(click image for more details)The Holy Land' Series 03, Mount of Temptation, 2007
29cm x 21.8cm


Woman Contemplating a Landscape (after Friedrich), 2006
30.3cm x 25cm

Edward Ashton's work is the result of his constant gathering of found imagery – from magazine cuttings, photographs and old postcards – and its subsequent cropping, editing and collage within each final piece. Through this process of careful selection and manipulation Ashton aims to create 'unique settings, situations and juxtapositions that reference a range of themes from Romanticism and Pop Art to current affairs'. There are hints of Martha Rosler in some of the works, where 'glamour girls' and luxury yachts populate both idyllic landscapes and cataclysmic war zones.
Predominantly focused on landscape and architecture, the images tend to be of a non-personal nature. Landscapes veer towards the dramatic, often inspired by Romantic painting.
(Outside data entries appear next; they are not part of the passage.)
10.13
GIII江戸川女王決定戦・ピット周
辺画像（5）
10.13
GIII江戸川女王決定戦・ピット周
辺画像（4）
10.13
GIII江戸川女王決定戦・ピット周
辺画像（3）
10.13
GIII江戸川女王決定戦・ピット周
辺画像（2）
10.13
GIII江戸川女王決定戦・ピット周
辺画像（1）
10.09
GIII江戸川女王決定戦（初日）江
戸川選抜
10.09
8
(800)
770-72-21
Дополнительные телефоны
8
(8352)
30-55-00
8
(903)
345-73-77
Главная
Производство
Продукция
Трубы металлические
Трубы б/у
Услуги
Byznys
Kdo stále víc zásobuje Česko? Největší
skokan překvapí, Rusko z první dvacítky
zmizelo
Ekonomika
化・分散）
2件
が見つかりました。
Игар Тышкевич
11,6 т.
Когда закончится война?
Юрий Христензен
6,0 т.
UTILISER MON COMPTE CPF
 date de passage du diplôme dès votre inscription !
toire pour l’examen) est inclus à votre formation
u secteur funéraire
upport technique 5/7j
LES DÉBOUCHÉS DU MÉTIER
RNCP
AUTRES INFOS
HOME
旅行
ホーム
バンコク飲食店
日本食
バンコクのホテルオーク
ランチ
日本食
Similarly, the buildings depicted are usually on a monumental scale.
The self-acknowledged influence of German painters both art historical and contemporary, including Caspar David Friedrich, Gerhard Richter, Anselm Kiefer and, more recently, Martin Kippenberger, is evident throughout his work.
Most recently, Ashton's work has moved away from the depiction of one scene, with a more varied collision of image sources and subject matter within the one piece. The artist intends this newer work to be 'more open to viewer interpretation with a combination of satirical, contemporary and playful images'.